1 août 2011

Jean-Louis FOURNIER

J'aime beaucoup cet auteur qui a écrit entre autre "Où on va, Papa"; "mouchons nos morveux" ou bien, le dernier que je viens de lire, mais qui date de 1994  : "le C.V. de Dieu" .
 Voici un extrait de l'entretien d'embaûche entre Dieu et le directeur du personnel d'un grand groupe en parlant des hommes :
- Est-ce que vous les connaissez bien ?
- Comme si je les avais fait. Ils m'ont déçus...
- Et vous, vous ne les avez pas déçus ?
- Peut-être que j'attendais trop d'eux. Maintenant je ne crois plus en l'homme.
- L'homme ne croit plus en Dieu.
- Alors ça fait match nul, dit Dieu.

Mais le livre qui m'a touché le plus reste tout de même " Où on va Papa ? " :
"Cher Mathieu, cher Thomas,
Quand vous étiez petits, j'ai eu quelquefois la tentation, à Noël, de vous offrir un livre, un Tintin par exemple. On aurait pu en parler ensemble après. Je connais bien Tintin, je les ai lus tous plusieurs fois.
Je ne l'ai jamais fait. Ce n'était pas la peine, vous ne saviez pas lire. Vous ne saurez jamais lire. Jusqu'à la fin, vos cadeaux de Noël seront des cubes ou des petites voitures...
Jusqu'à ce jour, je n'ai jamais parlé de mes deux garçons. Pourquoi ? J'avais honte ? Peur qu'on me plaigne ?
Tout cela un peu mélangé. Je crois, surtout, que c'était pour échapper à la question terrible : « Qu'est-ce qu'ils font ? »
Aujourd hui que le temps presse, que la fin du monde est proche et que je suis de plus en plus biodégradable, j ai décidé de leur écrire un livre.
Pour qu'on ne les oublie pas, qu il ne reste pas d'eux seulement une photo sur une carte d'invalidité. Peut-être pour dire mes remords. Je n ai pas été un très bon père. Souvent, je ne les supportais pas.
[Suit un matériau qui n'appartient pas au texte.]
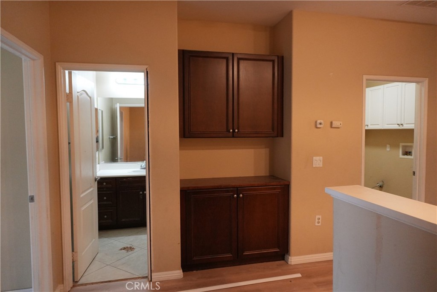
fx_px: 291
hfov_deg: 73.7
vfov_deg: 53.1
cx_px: 218
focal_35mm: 24
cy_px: 146
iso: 2500
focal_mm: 16
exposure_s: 1/160
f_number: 3.5
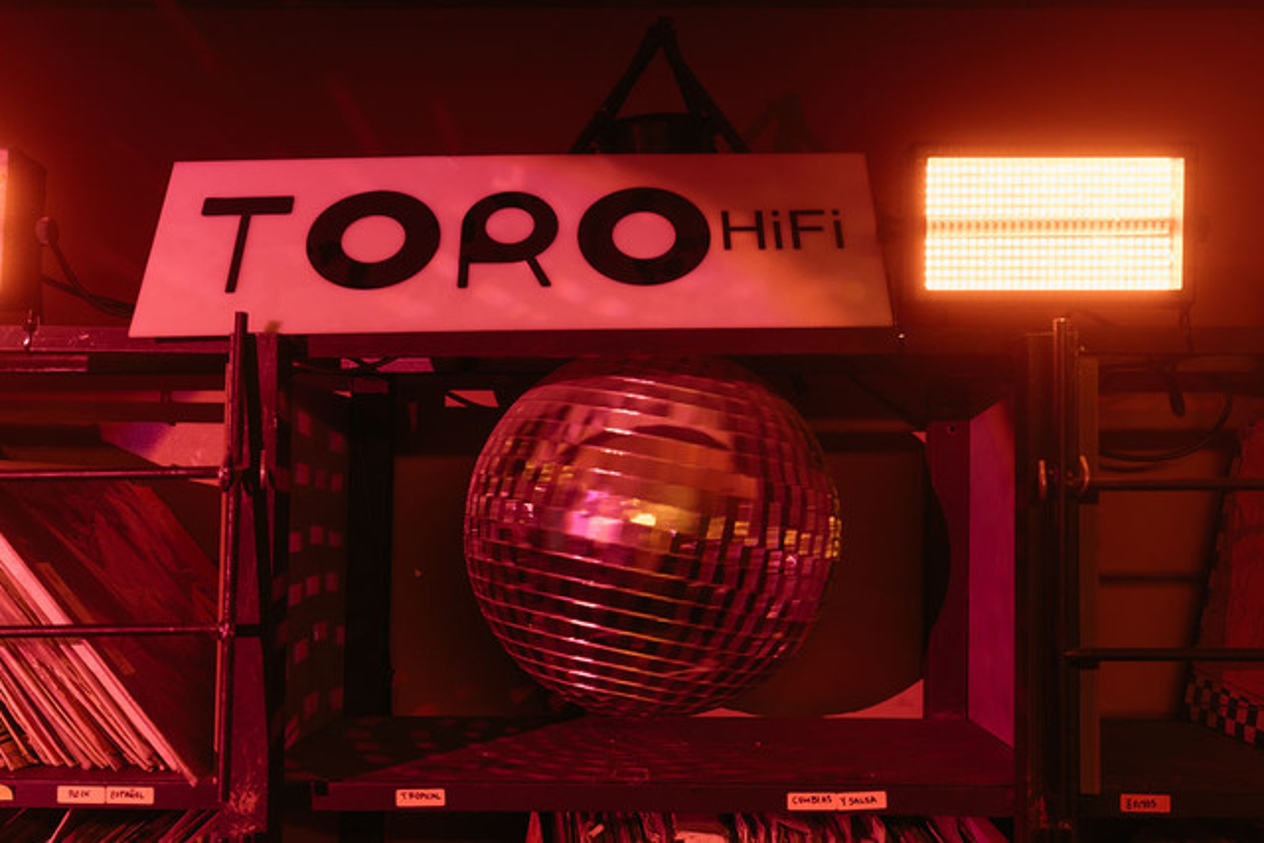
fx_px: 1294
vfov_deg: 36.1
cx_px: 632
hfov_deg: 52.1
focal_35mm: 37
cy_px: 422
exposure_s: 1/4
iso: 400
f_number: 4
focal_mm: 35
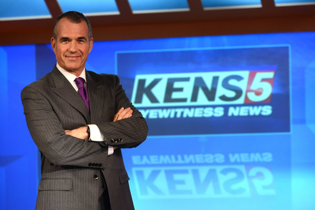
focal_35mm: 125
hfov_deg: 16.4
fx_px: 1094
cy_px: 105
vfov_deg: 11.0
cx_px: 158
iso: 1250
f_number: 4
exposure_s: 1/125
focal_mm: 125
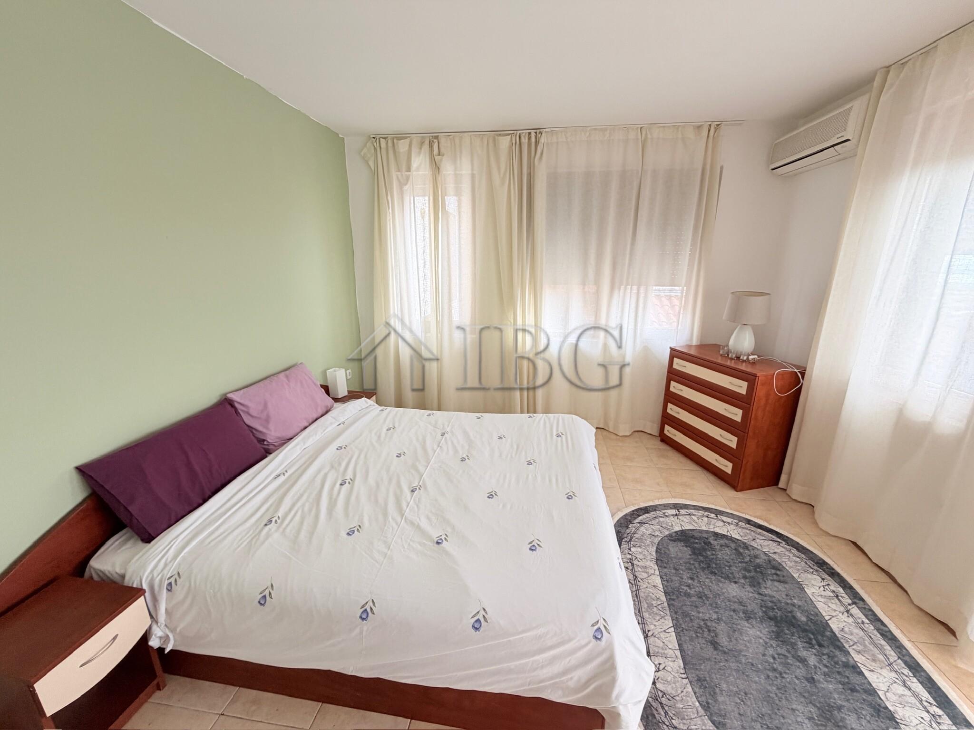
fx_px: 394
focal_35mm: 14
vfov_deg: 85.7
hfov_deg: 102.1
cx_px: 487
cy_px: 365
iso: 125
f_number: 2.2
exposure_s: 1/121
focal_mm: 2.22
Avec eux, il fallait une patience d'ange, et je ne suis pas un ange.
Quand on parle des enfants handicapés, on prend un air de circonstance, comme quand on parle d'une catastrophe. Pour une fois, je voudrais essayer de parler d'eux avec le sourire. Ils m'ont fait rire avec leurs bêtises, et pas toujours involontairement.
Grâce à eux, j'ai eu des avantages sur les parents d'enfants normaux. Je n'ai pas eu de soucis avec leurs études ni leur orientation professionnelle. Nous n'avons pas eu à hésiter entre filière scientifique et filière littéraire. Pas eu à nous inquiéter de savoir ce qu'ils feraient plus tard, on a su rapidement ce que ce serait : rien.
Et surtout, pendant de nombreuses années, j'ai bénéficié d'une vignette automobile gratuite. Grâce à eux, j ai pu rouler dans des grosses voitures américaines."